SELECTED PASSAGE —
+ + + +

Mr Stephen Field (instructed by Wells Burcombe LLP) appeared on behalf of the Claimant
Ms Francesca Whitelaw (instructed by the IPCC) appeared on behalf of the Defendant

____________________

HTML VERSION OF JUDGMENT
____________________

Crown Copyright ©

  1. MR JUSTICE TURNER: This is an application for judicial review following upon permission granted by His Honour Judge Pelling QC following an oral hearing, permission having initially been refused by His Honour Judge Stephen Stuart QC, as he then was, on 4 February 2013.
  2. The background to this application goes back to events which occurred in June 2006. In brief summary, the claimant in this case reported to the police that he had been set upon by a Rottweiler dog and bitten. He took the view at that stage that the people who were in control of the dog at the time had deliberately incited the dog to attack him and that this was not an event which simply reflected an overenthusiastic dog leaping up and incidentally and not deliberately causing some level of injury to the claimant.
  3. The matter was recorded in police logs. Those logs are now before the court, having been disclosed I think yesterday for the first time in these proceedings. They also reveal that at the beginning of July 2006 the claimant made what on the face of it was a rather more serious allegation: that is that there were threats to kill from one of those in control of the dog in response to the realisation that the claimant had reported the events to the police. There are also incident reports in the logs before me with respect to that matter.
  4. The claimant thereafter embarked on what was to prove to be a long and tortuous path in an attempt to obtain criminal injury compensation. There is no need for me to identify the proceedings and the history of those, suffice it to say that he was unsuccessful. But he complains that the officer who was responsible for proceeding in relation to his complaints had misled the Tribunal responsible for determining the outcome of the criminal injury claim and also that he had behaved inappropriately at the outset back in 2006 by failing to record the complaints he had made.
  5. By way of further complaint, it is alleged that the officer also brought to the attention of the Criminal Injuries Compensation Tribunal a printed document relating to previous convictions which, although on the face of it may be confused by reason of one of the aliases of the actual perpetrator with the claimant himself, was in relation to somebody completely different. He complains that it was improper for those convictions to be brought out before the Tribunal in circumstances where a thorough check would have revealed that they were nothing to do with him.
  6. It is possible to divide the claimant's criticisms into two main areas. The first, which for the sake of convenience and ease of reference I will call "A", relates to what the officer did or did not do within the context of the initial complaints. The second tranche of allegations, which I will refer to as "B", concerns the events in the context of the criminal injury compensation application and determination.
  7. There came a time when the claimant took the step of making complaints with respect to the conduct of the officer in those two broad respects to the Greater Manchester Police. The Greater Manchester Police eventually were required to register formally those complaints and then took the step, as they were entitled to do, to apply to the IPCC (which is the decision maker and defendant in these proceedings) to provide them with dispensation from following the formalities which would otherwise be required under the relevant statutory regime.

+ + + +

[Records from a dataset]
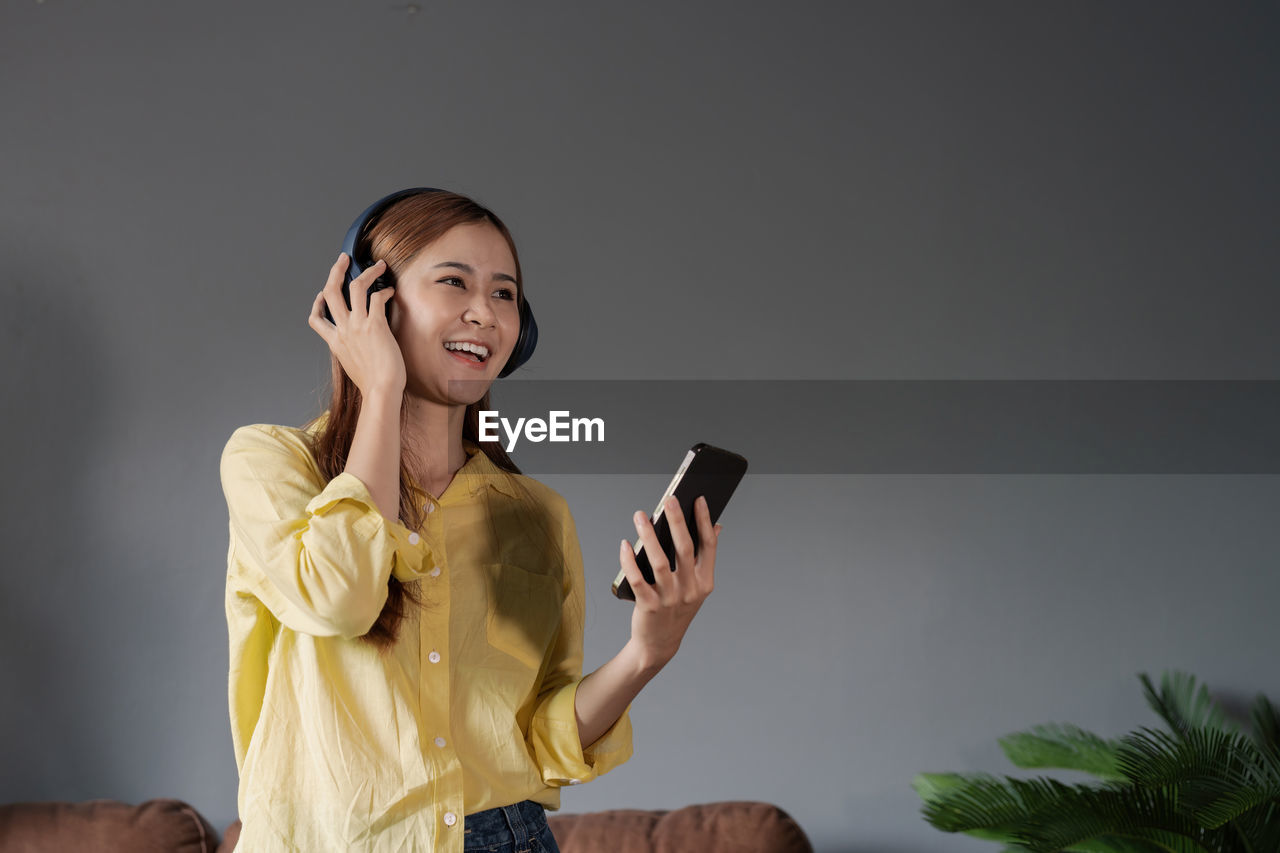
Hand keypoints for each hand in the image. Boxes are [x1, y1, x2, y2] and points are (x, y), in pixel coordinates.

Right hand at [308, 252, 405, 398]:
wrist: (380, 390)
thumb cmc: (373, 382)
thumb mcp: (352, 365)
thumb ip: (351, 350)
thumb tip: (359, 343)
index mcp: (334, 342)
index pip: (316, 319)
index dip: (317, 303)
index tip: (322, 294)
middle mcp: (343, 330)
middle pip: (331, 291)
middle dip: (336, 270)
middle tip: (344, 258)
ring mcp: (357, 326)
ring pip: (355, 287)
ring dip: (368, 271)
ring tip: (379, 265)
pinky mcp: (375, 325)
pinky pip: (377, 297)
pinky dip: (385, 290)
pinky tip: (391, 291)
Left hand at [618, 494, 721, 668]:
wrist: (659, 644)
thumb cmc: (676, 609)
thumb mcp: (696, 587)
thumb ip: (704, 559)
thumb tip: (716, 527)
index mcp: (704, 582)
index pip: (707, 546)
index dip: (704, 521)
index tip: (699, 499)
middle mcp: (690, 590)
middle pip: (684, 549)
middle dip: (677, 522)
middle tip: (669, 500)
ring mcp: (670, 599)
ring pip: (659, 561)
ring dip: (649, 536)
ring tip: (640, 517)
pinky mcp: (649, 606)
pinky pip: (637, 578)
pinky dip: (629, 560)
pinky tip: (625, 544)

+ + + +

Please state what kind of dog the claimant reported had attacked him, according to the judgment excerpt. The records are separate material, unrelated to the judgment excerpt.

A Rottweiler.